## [Your goal]
Lift out each line of the data that holds "lines".

## [Records for processing]
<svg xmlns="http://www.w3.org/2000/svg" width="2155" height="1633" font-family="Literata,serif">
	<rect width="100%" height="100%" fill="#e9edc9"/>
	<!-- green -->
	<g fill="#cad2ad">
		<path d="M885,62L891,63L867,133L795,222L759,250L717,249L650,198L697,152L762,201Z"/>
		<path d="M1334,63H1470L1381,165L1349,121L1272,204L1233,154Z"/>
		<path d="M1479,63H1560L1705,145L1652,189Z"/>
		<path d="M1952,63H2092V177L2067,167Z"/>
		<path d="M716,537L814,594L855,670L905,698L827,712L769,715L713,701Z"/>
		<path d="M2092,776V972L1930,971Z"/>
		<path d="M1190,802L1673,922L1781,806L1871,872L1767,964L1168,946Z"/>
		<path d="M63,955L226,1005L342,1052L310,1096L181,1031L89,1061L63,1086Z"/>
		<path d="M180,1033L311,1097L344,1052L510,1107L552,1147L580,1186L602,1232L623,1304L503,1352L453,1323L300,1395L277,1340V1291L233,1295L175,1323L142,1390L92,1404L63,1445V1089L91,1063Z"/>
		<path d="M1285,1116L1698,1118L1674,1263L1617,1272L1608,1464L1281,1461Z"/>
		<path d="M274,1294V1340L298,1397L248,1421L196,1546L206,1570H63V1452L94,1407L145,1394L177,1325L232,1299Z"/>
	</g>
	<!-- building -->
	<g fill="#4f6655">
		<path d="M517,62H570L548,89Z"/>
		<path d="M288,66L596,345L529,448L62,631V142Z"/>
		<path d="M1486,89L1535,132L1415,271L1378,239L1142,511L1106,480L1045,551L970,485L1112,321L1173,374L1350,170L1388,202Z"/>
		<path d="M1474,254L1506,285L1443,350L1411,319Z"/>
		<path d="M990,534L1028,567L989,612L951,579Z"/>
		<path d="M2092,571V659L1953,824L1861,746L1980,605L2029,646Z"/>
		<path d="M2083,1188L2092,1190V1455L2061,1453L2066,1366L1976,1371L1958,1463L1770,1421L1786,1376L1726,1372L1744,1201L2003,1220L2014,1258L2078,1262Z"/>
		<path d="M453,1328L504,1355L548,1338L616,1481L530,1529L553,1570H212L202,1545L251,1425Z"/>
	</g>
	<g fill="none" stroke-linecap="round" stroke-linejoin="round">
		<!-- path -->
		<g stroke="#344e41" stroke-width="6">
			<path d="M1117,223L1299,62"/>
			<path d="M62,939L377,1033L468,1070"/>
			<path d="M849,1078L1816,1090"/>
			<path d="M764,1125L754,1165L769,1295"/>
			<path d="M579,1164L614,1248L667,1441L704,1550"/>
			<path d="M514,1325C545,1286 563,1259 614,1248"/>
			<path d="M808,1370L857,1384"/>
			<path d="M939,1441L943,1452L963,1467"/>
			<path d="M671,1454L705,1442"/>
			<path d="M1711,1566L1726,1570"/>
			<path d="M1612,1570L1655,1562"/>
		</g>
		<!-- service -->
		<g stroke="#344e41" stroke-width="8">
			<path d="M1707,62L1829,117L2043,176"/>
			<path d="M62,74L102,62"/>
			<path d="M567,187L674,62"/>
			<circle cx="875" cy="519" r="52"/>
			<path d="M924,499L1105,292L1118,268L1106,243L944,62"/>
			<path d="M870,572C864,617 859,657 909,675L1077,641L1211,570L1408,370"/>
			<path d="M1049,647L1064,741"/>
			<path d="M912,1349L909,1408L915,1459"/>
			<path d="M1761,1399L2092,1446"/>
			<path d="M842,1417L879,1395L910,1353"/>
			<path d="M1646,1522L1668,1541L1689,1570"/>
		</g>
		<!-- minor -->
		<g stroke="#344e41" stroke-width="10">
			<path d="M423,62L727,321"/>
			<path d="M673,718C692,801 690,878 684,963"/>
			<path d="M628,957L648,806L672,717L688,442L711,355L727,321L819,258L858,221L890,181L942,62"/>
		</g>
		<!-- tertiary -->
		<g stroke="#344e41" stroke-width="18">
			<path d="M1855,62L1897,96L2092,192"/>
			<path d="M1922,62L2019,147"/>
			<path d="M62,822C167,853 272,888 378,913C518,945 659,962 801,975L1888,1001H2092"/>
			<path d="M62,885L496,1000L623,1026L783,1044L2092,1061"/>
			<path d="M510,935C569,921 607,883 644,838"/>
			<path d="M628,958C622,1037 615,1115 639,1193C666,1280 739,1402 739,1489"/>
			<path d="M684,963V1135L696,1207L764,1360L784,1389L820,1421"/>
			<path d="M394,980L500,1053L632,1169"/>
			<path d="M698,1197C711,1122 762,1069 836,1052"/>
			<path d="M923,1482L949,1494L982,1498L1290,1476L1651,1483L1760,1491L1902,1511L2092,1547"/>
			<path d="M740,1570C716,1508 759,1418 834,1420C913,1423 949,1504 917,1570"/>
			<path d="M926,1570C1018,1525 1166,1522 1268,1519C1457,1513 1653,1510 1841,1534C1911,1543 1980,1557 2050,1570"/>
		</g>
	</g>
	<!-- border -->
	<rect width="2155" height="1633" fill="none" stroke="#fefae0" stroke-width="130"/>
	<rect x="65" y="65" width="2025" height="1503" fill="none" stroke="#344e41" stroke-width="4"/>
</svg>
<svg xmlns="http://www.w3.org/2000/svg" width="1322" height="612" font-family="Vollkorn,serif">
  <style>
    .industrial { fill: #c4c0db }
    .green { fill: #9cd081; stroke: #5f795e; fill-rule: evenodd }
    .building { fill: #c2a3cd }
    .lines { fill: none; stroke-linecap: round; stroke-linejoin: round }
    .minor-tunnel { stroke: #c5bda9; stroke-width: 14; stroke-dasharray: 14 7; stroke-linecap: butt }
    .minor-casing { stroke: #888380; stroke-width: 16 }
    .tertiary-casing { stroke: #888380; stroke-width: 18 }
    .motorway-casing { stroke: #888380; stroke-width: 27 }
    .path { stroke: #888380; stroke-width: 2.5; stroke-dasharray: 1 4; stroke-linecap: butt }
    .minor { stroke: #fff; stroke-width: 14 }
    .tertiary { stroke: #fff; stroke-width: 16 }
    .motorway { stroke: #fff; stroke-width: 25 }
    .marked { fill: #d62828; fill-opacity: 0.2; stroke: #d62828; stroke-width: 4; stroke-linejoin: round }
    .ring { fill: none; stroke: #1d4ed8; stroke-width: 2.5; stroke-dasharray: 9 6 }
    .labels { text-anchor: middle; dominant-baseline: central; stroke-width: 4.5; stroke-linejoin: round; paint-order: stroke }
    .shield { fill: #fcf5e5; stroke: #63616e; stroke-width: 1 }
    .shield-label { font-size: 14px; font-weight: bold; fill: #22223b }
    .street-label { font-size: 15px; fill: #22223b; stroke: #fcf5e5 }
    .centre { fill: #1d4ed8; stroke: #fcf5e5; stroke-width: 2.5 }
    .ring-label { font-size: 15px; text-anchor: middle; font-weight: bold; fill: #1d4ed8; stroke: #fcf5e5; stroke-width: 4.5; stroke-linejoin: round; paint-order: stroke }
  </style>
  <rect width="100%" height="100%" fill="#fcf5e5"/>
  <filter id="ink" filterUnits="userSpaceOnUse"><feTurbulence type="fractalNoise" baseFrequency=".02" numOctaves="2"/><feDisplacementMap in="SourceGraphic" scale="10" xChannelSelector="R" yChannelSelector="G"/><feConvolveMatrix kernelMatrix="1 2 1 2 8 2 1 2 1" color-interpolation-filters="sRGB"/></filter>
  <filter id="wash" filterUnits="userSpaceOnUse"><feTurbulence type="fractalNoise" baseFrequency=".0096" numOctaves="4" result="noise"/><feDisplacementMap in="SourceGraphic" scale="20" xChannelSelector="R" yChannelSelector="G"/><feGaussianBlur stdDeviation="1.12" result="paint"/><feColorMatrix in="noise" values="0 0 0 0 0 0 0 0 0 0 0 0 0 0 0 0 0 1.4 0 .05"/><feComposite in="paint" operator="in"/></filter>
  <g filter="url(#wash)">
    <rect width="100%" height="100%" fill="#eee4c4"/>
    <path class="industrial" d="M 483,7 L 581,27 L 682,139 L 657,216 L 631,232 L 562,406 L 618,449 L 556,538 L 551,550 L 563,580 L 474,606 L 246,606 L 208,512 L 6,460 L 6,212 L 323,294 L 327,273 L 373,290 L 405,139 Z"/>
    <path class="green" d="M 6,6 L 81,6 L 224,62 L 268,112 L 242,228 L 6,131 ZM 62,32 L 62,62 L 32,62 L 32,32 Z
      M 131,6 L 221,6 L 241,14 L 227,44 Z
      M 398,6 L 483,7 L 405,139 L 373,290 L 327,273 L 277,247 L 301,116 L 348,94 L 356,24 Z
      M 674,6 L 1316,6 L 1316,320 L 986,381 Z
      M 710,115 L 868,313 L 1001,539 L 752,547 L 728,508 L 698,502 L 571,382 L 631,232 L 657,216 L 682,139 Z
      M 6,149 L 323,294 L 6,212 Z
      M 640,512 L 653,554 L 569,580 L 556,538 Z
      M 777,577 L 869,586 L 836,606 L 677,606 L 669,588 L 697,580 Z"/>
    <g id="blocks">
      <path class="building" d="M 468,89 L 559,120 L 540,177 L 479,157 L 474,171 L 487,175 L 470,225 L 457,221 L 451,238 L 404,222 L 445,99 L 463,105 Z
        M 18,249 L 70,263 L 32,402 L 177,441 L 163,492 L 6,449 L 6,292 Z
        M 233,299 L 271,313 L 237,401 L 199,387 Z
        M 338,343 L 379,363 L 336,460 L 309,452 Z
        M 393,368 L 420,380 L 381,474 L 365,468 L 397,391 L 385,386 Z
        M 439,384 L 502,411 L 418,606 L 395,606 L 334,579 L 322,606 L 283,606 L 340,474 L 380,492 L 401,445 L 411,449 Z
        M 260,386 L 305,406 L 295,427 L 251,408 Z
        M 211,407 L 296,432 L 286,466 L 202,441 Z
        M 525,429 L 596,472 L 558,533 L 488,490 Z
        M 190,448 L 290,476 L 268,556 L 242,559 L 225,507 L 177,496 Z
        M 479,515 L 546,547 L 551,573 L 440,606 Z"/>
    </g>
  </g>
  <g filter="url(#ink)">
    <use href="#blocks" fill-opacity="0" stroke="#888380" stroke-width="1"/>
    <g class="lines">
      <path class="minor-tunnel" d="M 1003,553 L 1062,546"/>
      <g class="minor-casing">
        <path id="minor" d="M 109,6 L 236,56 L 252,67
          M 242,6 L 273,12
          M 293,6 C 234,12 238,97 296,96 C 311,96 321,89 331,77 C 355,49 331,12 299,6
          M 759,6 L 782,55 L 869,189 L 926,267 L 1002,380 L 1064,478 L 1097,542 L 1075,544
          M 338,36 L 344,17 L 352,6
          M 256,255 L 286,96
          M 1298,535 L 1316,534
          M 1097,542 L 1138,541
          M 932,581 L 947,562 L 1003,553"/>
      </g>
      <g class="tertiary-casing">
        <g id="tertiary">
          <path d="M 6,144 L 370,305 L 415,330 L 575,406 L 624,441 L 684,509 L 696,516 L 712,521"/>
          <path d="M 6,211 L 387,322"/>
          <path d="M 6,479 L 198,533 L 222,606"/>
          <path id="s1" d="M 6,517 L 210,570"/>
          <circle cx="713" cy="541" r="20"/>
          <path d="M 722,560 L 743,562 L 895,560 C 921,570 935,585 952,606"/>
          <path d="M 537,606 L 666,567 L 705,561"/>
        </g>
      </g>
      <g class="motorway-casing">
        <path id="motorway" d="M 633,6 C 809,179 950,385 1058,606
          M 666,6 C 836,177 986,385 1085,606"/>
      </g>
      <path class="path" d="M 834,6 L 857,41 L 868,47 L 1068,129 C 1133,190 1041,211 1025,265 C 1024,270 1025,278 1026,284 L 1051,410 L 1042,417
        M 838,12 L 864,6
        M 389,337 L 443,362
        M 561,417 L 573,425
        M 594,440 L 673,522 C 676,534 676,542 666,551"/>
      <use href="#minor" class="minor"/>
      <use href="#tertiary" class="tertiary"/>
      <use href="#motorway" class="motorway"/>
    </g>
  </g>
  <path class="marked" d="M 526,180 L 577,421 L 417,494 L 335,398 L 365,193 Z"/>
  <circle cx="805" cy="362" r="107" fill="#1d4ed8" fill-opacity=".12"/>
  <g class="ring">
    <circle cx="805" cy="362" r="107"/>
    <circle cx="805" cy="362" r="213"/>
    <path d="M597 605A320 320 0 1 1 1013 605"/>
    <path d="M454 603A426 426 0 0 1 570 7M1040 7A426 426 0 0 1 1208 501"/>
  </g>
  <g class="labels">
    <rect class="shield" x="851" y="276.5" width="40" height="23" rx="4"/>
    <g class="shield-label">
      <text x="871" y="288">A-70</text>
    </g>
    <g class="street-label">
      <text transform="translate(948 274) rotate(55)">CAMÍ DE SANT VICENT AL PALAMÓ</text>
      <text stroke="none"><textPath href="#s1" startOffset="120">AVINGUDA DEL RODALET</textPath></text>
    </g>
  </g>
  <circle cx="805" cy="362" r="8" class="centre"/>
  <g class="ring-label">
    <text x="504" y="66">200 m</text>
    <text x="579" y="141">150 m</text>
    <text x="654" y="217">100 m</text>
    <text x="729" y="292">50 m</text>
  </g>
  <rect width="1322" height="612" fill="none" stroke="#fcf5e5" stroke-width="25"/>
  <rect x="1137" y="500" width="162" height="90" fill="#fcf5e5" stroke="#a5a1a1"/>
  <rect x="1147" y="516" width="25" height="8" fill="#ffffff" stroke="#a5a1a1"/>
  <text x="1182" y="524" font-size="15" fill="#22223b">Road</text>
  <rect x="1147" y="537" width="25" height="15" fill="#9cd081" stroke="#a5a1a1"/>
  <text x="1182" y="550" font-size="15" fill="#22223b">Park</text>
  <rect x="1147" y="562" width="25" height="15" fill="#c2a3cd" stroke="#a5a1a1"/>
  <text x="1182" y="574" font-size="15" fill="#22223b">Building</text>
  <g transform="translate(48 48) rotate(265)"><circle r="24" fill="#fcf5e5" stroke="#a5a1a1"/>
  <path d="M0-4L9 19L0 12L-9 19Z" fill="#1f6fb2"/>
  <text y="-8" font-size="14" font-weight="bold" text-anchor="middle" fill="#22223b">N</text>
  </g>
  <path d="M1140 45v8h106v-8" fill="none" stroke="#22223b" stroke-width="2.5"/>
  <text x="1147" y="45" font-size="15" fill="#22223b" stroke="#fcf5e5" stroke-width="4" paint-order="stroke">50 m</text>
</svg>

## [Exercise output]
    .lines { fill: none; stroke-linecap: round; stroke-linejoin: round }
    <g class="lines">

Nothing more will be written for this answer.